Elon Musk’s Department of Government Efficiency listed two BPHC grants on its website that were terminated on Sunday, March 23, touting those and other cuts on its website as “savings.”

Dr. Bisola Ojikutu, the commission’s executive director, said they learned last Tuesday about the loss of funding from the Centers for Disease Control and Prevention. She said the impact will be limited, but she disputes the idea that this is saving money for the American people.

“This is meant to be a cost savings for our country, and not realizing that it’s the money that we invest in public health [that] actually leads to the cost savings at the end of the day,” she said. “So for us, as public health folks, we see that as counterintuitive.”

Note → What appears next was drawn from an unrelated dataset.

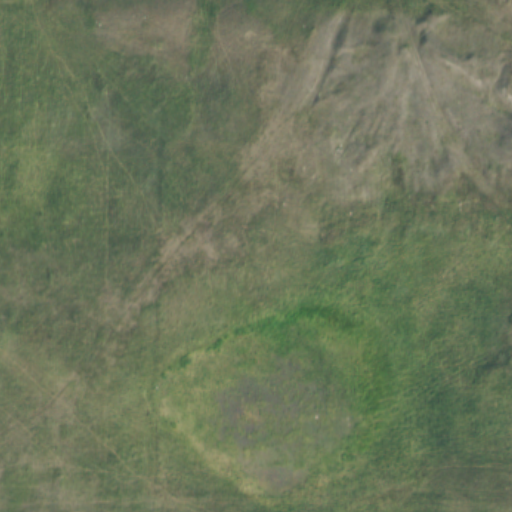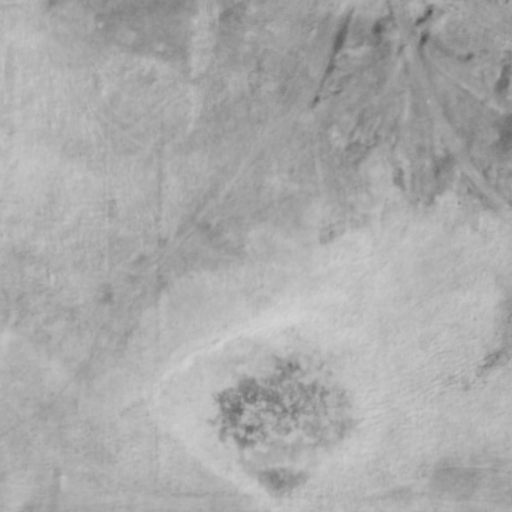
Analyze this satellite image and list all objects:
road: (489, 13)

Most of the grant money — a total of $14.5 million — had already been given to the commission and spent over the past few years. Both were aimed at pandemic recovery and building up public health infrastructure. But there will be some impact at local community health centers, where some of the grant money was supposed to be directed through this fall.

“We did have to cut funding to these organizations that were receiving the money because we don’t have the money anymore. So that’s a problem,” she said. “Not having those funds available I think is a challenge. We would like to continue to, and we will through other means, continue to support our community health centers. But that is a change — when we had been doing this work since 2021, and we were hoping to be able to continue it.”

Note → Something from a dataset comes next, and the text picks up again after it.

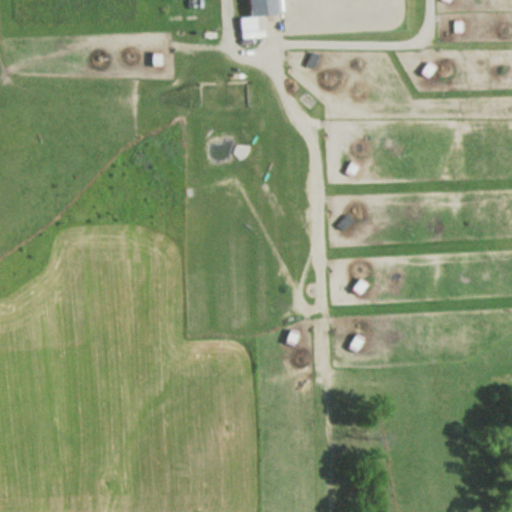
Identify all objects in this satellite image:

The Boston Public Health Commission had been providing funding to local community health centers to support what are known as community health workers, helping patients learn about local social services.

Beyond these two grants, Ojikutu worries about the bigger picture: a fifth of the commission’s funding comes from the federal government.

She said those dollars go toward workforce development, building up the city’s data capabilities to track potential disease threats, messaging about health concerns to Boston’s residents, addressing chronic disease with nutrition and exercise, and generally building up the city’s public health infrastructure.

“It’s clear that we are facing a serious threat to the future of public health, and I think this is a national threat,” she said. “And it’s a very concerning threat, especially when we’re dealing with the potential for a measles outbreak, potential for H5N1 uptick or a human-to-human transmission,” she said, referencing the avian flu.

Ojikutu says the commission is considering whether to challenge the federal government’s decision to terminate the grants.